Phenomenon: Buzz Pollination

Contributor
Smithsonian Channel
Type Category
Instructional Materials
Types
Phenomenon
Note
This resource, vetted by NSTA curators, is provided to teachers along with suggested modifications to make it more in line with the vision of the NGSS. While not considered to be "fully aligned," the resources and expert recommendations provide teachers with concrete examples and expert guidance using the EQuIP rubric to adapted existing resources. Read more here.

Reviews

Description

Buzz pollination is a special technique that bumbles use to dislodge pollen. This is a specialized function of the bumble bees buzzing and is needed for spreading pollen between potatoes, tomatoes, and blueberries. The video has beautiful camera work, and is one minute and thirty-nine seconds.

Intended Audience

Educator and learner
Educational Level
  • Grade 2
Language
English
Access Restrictions

Free access - The right to view and/or download material without financial, registration, or excessive advertising barriers.

Performance Expectations

2-LS2-2 Develop a simple model that mimics the function of an animal in dispersing seeds or pollinating plants.

Clarification Statement: none

Assessment Boundary: none

This resource was not designed to build towards this performance expectation, but can be used to build towards it using the suggestions provided below.

Comments about Including the Performance Expectation
This is a phenomenon that relates to PE 2-LS2-2 and would serve as an anchoring phenomenon about bees or insects that pollinate using specialized structures that serve a function.
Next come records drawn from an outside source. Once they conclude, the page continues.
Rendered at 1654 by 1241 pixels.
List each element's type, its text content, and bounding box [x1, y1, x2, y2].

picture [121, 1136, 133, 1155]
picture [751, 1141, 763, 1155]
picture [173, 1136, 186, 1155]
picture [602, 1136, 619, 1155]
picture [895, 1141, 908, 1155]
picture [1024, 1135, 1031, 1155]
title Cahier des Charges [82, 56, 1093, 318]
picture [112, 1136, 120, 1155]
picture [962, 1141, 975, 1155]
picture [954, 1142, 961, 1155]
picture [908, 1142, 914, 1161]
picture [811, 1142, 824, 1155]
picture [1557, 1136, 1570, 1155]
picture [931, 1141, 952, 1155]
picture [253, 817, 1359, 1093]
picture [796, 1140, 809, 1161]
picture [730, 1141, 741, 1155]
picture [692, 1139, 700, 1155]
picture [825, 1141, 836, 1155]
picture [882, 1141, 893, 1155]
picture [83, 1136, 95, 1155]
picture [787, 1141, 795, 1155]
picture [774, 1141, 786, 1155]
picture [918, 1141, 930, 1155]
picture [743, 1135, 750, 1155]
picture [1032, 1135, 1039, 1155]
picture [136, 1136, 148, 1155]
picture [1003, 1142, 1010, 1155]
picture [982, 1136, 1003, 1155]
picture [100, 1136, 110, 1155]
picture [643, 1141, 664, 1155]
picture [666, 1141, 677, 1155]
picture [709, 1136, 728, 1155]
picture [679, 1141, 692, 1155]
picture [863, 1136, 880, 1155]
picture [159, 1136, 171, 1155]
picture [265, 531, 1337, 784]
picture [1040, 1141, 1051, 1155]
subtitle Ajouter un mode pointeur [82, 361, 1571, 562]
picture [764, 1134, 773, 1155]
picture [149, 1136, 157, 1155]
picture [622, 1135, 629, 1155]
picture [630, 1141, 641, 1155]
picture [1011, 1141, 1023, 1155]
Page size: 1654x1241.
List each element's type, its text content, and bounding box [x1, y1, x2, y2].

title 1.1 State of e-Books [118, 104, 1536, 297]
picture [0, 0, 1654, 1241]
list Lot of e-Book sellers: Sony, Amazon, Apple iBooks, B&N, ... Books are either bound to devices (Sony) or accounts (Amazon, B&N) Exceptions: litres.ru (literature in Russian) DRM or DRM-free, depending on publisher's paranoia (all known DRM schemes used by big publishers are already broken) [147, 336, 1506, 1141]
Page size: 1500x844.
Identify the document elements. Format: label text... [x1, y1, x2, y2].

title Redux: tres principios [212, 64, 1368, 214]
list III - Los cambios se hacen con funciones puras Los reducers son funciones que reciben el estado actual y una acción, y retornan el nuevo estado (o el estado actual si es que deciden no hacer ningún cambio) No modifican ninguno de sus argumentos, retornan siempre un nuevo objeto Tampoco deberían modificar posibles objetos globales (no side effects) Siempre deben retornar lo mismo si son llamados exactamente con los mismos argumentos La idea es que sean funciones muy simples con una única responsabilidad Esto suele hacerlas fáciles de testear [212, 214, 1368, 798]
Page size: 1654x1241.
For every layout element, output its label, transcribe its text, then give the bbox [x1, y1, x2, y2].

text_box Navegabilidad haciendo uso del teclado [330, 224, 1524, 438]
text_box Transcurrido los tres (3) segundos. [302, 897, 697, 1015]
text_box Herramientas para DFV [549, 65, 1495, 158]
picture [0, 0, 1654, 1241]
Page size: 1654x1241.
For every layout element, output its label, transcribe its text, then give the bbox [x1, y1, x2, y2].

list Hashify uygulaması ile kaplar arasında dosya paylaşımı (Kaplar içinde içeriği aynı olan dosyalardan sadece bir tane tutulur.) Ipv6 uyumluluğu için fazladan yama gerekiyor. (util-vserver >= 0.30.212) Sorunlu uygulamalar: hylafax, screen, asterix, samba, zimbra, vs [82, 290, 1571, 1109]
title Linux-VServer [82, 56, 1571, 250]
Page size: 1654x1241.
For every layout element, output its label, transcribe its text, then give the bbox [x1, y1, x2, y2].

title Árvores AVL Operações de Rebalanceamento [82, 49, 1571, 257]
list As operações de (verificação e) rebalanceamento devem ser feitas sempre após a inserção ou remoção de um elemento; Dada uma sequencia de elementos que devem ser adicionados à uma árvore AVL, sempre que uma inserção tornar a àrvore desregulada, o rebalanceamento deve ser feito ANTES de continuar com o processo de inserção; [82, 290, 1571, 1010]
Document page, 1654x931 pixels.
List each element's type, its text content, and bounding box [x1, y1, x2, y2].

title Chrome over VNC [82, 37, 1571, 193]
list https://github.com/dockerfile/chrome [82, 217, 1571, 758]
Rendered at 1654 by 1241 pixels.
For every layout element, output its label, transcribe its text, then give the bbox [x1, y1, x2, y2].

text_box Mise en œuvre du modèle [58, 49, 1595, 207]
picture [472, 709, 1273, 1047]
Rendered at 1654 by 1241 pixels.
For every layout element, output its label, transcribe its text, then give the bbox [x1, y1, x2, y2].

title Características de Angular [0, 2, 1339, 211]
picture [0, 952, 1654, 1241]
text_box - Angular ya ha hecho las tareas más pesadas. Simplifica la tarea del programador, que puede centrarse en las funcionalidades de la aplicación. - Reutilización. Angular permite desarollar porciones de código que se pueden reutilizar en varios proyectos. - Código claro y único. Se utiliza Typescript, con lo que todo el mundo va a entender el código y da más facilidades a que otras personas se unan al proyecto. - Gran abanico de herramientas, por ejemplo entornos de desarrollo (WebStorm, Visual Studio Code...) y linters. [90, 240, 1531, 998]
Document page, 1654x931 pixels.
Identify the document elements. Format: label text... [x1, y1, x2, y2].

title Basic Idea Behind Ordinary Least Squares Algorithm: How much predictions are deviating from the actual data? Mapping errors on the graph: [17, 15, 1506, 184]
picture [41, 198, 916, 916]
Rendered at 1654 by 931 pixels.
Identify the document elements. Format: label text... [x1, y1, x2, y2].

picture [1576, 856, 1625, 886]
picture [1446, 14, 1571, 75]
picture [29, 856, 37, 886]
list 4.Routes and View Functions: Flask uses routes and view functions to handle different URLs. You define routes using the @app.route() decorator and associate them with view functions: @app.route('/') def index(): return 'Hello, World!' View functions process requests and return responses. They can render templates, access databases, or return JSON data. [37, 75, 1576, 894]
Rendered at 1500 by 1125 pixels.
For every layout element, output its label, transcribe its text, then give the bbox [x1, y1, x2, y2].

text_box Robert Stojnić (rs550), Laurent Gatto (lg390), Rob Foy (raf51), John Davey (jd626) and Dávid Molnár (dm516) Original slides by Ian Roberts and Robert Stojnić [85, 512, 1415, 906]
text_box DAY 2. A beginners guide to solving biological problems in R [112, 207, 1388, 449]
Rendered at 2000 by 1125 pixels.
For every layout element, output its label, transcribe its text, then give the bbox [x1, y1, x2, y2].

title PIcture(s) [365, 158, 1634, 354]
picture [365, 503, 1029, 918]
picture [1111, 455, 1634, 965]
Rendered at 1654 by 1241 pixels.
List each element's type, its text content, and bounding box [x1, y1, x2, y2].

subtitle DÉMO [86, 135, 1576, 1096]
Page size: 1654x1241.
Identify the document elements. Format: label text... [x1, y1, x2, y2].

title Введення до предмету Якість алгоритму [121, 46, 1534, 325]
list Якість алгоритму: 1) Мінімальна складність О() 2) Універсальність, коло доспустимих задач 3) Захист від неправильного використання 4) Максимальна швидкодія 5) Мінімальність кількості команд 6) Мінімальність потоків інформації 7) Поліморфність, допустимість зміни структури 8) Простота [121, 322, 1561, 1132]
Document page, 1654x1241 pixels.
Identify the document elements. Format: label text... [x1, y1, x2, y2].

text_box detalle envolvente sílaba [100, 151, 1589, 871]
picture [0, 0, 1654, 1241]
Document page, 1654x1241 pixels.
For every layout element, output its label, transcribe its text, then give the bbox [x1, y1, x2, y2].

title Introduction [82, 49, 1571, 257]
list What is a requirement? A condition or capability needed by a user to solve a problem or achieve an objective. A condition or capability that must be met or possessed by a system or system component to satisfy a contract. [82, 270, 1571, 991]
The phenomenon is an interesting one because is relates to plants the students may have grown and certainly have eaten.

Science and Engineering Practices

This resource was not designed to build towards this science and engineering practice, but can be used to build towards it using the suggestions provided below.

Comments about Including the Science and Engineering Practice
The teacher would need to build a series of investigations to enable students to collaboratively develop conceptual models or objects that help explain this phenomenon. This anchoring phenomenon would accompany many experiences that explore flowers structures, their pollen, and insects’ specialized structures.

Disciplinary Core Ideas

This resource is explicitly designed to build towards this disciplinary core idea.

Comments about Including the Disciplinary Core Idea
This phenomenon fully addresses the Disciplinary Core Idea.

Crosscutting Concepts

This resource was not designed to build towards this crosscutting concept, but can be used to build towards it using the suggestions provided below.

Comments about Including the Crosscutting Concept
The bumblebee has specifically shaped structures on its legs and abdomen, which are referenced in the video, but the phenomenon is related to the buzzing of the bee; and the movement of the wings that allow it to make the buzzing sound.

Resource Quality

  • Alignment to the Dimensions of the NGSS: The phenomenon addresses the Disciplinary Core Idea well and uses a placed-based, and engaging context which can be built on to motivate deepening science understanding. It is observable to students, understandable and thought provoking.

  • Instructional Supports: The phenomenon is meant to be an anchoring event for a larger unit on pollinators, and how plants and animals are interdependent for survival. Students would have to engage in a number of investigations with flowers and with insects to explain this relationship and how specialized structures are involved.

  • Monitoring Student Progress: For informal assessment, students might write and draw their thinking about how the bees have special structures that help the plant. The teacher could review the writing (a beginning explanation) and the picture (a beginning model) over time to gauge progress in meeting the Performance Explanation.

  • Quality of Technological Interactivity: This is high quality video of an anchoring phenomenon that suggests the Performance Expectation in an engaging and clear manner.